DHS to release AI guidance for critical infrastructure

The Department of Homeland Security’s efforts to codify the best cybersecurity practices to help protect U.S. critical infrastructure have expanded to cover emerging technology with upcoming guidance on how to leverage artificial intelligence technologies. 

Robert Silvers, the Department of Homeland Security Office of Policy undersecretary, discussed the benefits AI and machine learning systems can offer to national security and acknowledged the accompanying risks for an emerging technology with limited guardrails at the Institute for critical Infrastructure Technology’s AI DC 2023 briefing Wednesday. 

Within DHS, Silvers said that the agency’s priorities are to function as a “vanguard” for establishing regulatory frameworks for the safe and ethical usage of AI within and outside of the agency. 

“[AI] can be a wonderful thing, but you can also have more work to do to make sure that it's done responsibly and safely for the American people,” he said. “And so that's the approach that we take.”

To facilitate this, Silvers said that DHS is working on developing guidance for critical infrastructure companies on how to securely deploy AI solutions in their operations. The scope of this forthcoming guidance will address how to successfully audit front and back end systems, when to incorporate humans in automated processes and how to mitigate widespread, severe system failure. 
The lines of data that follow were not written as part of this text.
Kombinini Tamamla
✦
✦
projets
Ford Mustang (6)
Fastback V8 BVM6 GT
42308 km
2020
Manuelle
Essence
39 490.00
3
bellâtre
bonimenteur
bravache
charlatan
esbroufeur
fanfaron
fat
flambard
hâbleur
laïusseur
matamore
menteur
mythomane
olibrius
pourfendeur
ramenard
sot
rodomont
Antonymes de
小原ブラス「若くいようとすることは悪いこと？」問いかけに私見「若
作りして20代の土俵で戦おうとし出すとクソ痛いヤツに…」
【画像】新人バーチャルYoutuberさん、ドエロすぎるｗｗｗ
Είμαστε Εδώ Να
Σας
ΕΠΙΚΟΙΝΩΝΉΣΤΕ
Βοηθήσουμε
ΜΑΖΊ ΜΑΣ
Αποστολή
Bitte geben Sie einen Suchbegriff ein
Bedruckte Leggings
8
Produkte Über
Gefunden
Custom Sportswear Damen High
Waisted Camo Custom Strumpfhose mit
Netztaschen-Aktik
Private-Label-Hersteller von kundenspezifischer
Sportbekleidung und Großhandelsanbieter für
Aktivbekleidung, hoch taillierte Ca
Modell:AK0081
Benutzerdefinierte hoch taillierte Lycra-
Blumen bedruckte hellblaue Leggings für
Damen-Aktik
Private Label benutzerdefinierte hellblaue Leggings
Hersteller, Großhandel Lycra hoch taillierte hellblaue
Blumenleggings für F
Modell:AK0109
“We're going to be issuing that kind of guidance,” he said, adding that pending regulatory components will further mandate certain baseline levels of safety and security levels to which to adhere.  

The context for DHS’s work on AI guidance stems from the ongoing threat posed by adversaries and their digital presence in U.S. networks. Silvers described China as a “generational challenge,” whose state-linked threat actors continue to target U.S. critical infrastructure and intellectual property, in addition to working to undermine U.S. standing with other countries via disinformation campaigns and similar network disruptions. 

“We have increasing evidence that China has not just been conducting cyber attacks for espionage purposes, for a long time, but it's actually establishing presence in critical infrastructure networks,” he said. 

Silvers said that DHS is looking out for the adversarial use cases of more generative AI systems — which can enhance cyberattacks on digital networks — and advanced, anthropomorphized phishing campaigns.

Despite the possibility for sophisticated offense, Silvers said that AI softwares have had a potentially stronger impact on network defense and security; that is, AI has not launched a “catastrophic” cyber attack yet. 

“But let's not be Pollyannaish about it; there's going to be adversarial use for sure,” he said. 

Ongoing industry partnerships are a standard policy key for DHS as it works to empower critical infrastructure entities to better learn about the cybersecurity benefits and risks from deploying AI technologies. 

“When you're looking at an application of AI technology, it's important to understand what are the safety risks in absolute terms,” he said. “It's also important to look on an imperative basis,  how safe is that compared to what we do now?”